Now art must be safe and academic.

This resonates with certain feelings I had about the oddity of human consciousness. Like Schopenhauer describing consciousness as an aberration, I had come to think that it had no function in the great sphere of things: that knowledge had no function beyond our personal immediate and expedient need for it, thus making the world an extension of ourselves.

That consciousness is obsessed with concepts of improvement seems inherent:  a neurosis that might be characterised as madness if it were not that it appears to be the norm. Is it folly not to know, to be fat, not to be creative, not to be competitive, not to improve? Is it not good enough just to be? The Christian obsession seeks out fault and piles agony upon agony. The politics of change, of increased productivity infests our life.  

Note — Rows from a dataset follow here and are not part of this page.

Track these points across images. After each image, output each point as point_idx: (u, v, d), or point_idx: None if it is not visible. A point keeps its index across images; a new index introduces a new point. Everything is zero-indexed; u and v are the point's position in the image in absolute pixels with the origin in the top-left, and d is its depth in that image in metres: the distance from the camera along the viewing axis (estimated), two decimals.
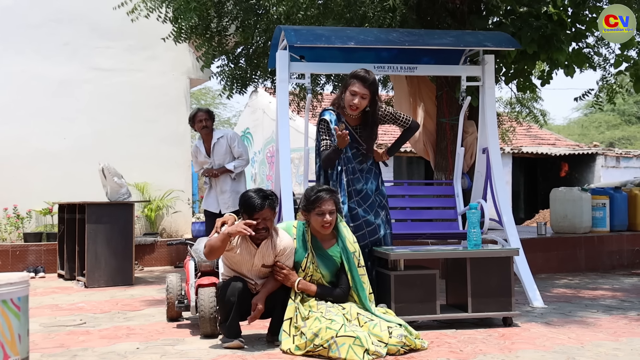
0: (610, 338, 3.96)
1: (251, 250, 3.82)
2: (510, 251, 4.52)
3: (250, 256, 3.82)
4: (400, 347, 3.55)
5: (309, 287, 3.83)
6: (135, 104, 9.46)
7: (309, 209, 3.82)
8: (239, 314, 3.79)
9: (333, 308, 3.72)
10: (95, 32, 9.31)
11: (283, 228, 3.91)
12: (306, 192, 3.90)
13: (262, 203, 3.71)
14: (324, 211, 3.79)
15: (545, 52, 5.96)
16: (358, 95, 4.32)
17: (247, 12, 6.77)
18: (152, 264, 8.47)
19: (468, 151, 6.53)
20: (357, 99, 4.32)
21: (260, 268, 3.86)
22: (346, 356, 3.34)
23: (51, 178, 8.76)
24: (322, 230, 3.83)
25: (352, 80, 4.34)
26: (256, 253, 3.81)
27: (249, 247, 3.82)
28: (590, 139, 26.09)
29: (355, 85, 4.32)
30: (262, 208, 3.71)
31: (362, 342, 3.39)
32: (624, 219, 8.26)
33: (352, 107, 4.35)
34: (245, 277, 3.88)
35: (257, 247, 3.80)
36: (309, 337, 3.50)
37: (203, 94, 25.73)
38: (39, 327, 4.44)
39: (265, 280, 3.90)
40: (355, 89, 4.32)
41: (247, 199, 3.76)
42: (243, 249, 3.81)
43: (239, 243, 3.81)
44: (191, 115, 6.53)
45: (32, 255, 7.92)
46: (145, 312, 5.13)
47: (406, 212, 6.13)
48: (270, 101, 15.67)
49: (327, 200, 3.81)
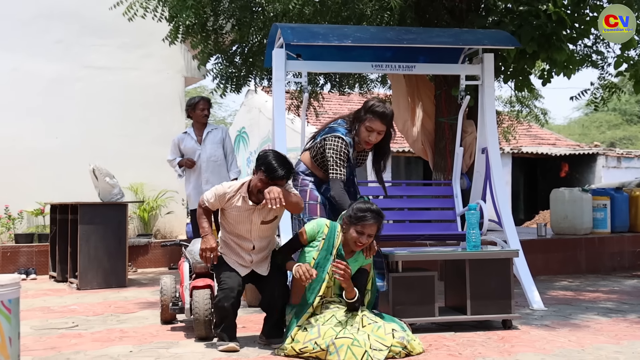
0: (611, 341, 3.93)
1: (250, 210, 3.82)
2: (509, 253, 4.49)
3: (248, 213, 3.83)
4: (401, 348, 3.54)
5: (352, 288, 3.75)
6: (129, 102, 9.40)
7: (352, 222, 3.73)
8: (235, 316, 3.79)
9: (338, 312, 3.69)
10: (88, 29, 9.23)
11: (315, 223, 3.80)
12: (358, 205, 3.77)
13: (285, 176, 3.74)
14: (364, 232, 3.73)
15: (545, 51, 5.92)
16: (375, 132, 4.15)
17: (243, 10, 6.73)
18: (146, 265, 8.41)
19: (467, 151, 6.51)
20: (374, 135, 4.16)
21: (260, 226, 3.85)
22: (345, 357, 3.32)
23: (43, 178, 8.69)
24: (354, 247, 3.78)
25: (370, 115, 4.11)
26: (256, 209, 3.82)
27: (248, 207, 3.82)
28: (591, 138, 26.09)
29: (374, 123, 4.10)
30: (282, 179, 3.73)
31: (360, 344, 3.37)
32: (625, 220, 8.24)
33: (368, 144, 4.21)
34: (244, 239, 3.86)
35: (256, 205, 3.81)
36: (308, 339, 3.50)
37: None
38: (30, 330, 4.40)
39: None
40: (374, 126, 4.12)
41: (274, 168, 3.70)
42: (242, 209, 3.82)
43: (237, 204, 3.81)
44: (192, 102, 6.49)
45: (24, 256, 7.84)
46: (139, 314, 5.09)
47: (404, 213, 6.11)
48: (267, 100, 15.63)
49: (372, 225, 3.73)
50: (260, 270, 3.92)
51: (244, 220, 3.85)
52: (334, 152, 4.10)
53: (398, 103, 7.28)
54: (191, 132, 6.50)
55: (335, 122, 4.32)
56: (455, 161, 6.20)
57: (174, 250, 8.11)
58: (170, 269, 8.27)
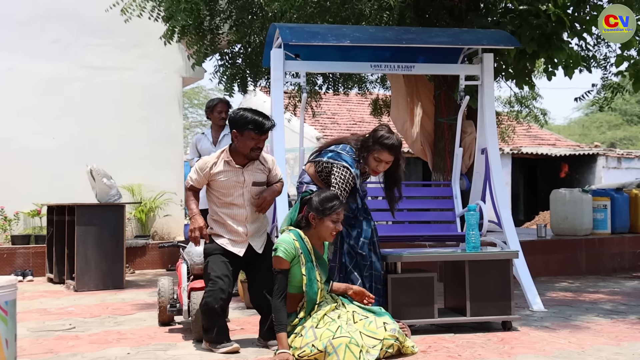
0: (611, 342, 3.92)
1: (238, 171, 3.85)
2: (509, 254, 4.48)
3: (237, 175, 3.85)
4: (393, 340, 3.56)
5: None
6: (127, 102, 9.35)
7: (325, 214, 3.69)
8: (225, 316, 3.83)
9: (334, 313, 3.67)
10: (85, 29, 9.19)
11: (285, 243, 3.67)
12: (324, 197, 3.73)
13: (273, 124, 3.88)
14: (339, 219, 3.74)
15: (546, 51, 5.91)
16: (383, 163, 4.16)
17: (242, 10, 6.71)
18: (144, 266, 8.37)
19: (466, 151, 6.50)
20: (382, 166, 4.17)
21: (251, 188, 3.86)
22: (344, 356, 3.32)
23: (40, 179, 8.64)
24: (330, 238, 3.78)
25: (378, 147, 4.11)
26: (244, 171, 3.86)
27: (235, 169, 3.85)
28: (591, 139, 26.04)
29: (383, 154, 4.11)
30: (271, 128, 3.89)
31: (357, 342, 3.40)
32: (626, 220, 8.23)
33: (376, 173, 4.23)
34: (237, 206, 3.85)
35: (243, 167, 3.87)
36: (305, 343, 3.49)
37: (196, 93, 25.61)
38: (27, 332, 4.39)
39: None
40: (382, 157, 4.13)
41: (261, 122, 3.80)
42: (229, 173, 3.84)
43: (222, 169, 3.84)
44: (211, 104, 6.48)
45: (20, 258, 7.79)
46: (137, 316, 5.08)
47: (403, 213, 6.09)
48: (265, 100, 15.62)
49: (342, 210, 3.76)
50: (255, 244, 3.90)
51: (234, 185, 3.84)
52: (340, 182, 4.09)
53: (397, 103, 7.27)
54: (208, 134, 6.49)
55: (343, 146, 4.26)
56: (455, 162, 6.18)
57: (171, 251, 8.09)
58: (168, 270, 8.24)
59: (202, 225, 3.83)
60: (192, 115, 26.59)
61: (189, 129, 26.01)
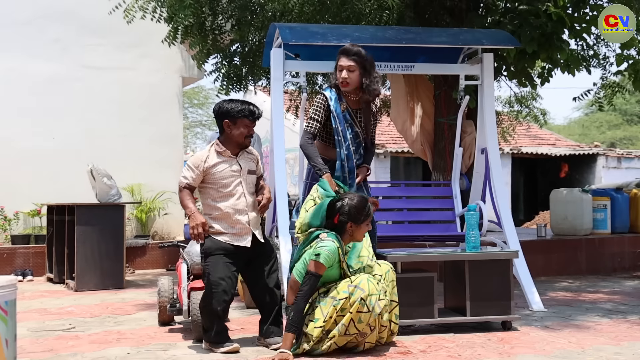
0: (611, 342, 3.92)
1: (232, 160, 3.91)
2: (509, 253, 4.48)
3: (233, 165, 3.90)
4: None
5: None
6: (127, 102, 9.35)
7: (362, 220, 3.81)
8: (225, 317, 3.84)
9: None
10: (85, 29, 9.19)
11: (330, 251, 3.63)
12: (357, 205, 3.79)
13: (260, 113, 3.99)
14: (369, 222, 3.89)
15: (546, 51, 5.91)
16: (345, 69, 4.23)
17: (242, 10, 6.71)
18: (144, 266, 8.37)
19: (466, 151, 6.49)
20: (344, 72, 4.24)
21: (248, 175, 3.95)
22: (369, 288, 3.55)
23: (39, 179, 8.64)
24: (362, 238, 3.92)
25: (338, 56, 4.29)
26: (238, 160, 3.93)
27: (230, 159, 3.91)
28: (591, 139, 26.00)
29: (341, 60, 4.26)
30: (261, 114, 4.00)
31: (373, 279, 3.68)
32: (626, 220, 8.23)
33: (343, 83, 4.26)
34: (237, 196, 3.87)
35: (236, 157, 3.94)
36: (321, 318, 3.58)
37: (196, 93, 25.58)
38: (27, 332, 4.39)
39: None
40: (341, 63, 4.25)
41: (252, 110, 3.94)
42: (225, 163, 3.88)
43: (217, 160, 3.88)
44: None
45: (20, 258, 7.79)
46: (137, 316, 5.08)
47: (403, 213, 6.09)
48: (265, 100, 15.62)
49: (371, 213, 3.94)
50: (258, 234, 3.91)
51: (231, 174, 3.88)
52: (312, 107, 4.33)
53: (397, 103, 7.27)
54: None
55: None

 The work in this show is a natural progression from previous works I have shown concerning the acquisition of knowledge that I characterised as ‘Library Steps’: the need for an expanding archive of all known material and the consequent need for ever more ingenious devices to access this information. This need is currently reduced to typing a few words, if you know what they are, into a little box and pressing the return key. The result is much more information than you can deal with, much of it irrelevant and distracting, limited in its use by our personal limitations of knowledge, focus and desire. The result appears to be a ‘Library of Babel”, to borrow from Jorge Luis Borges.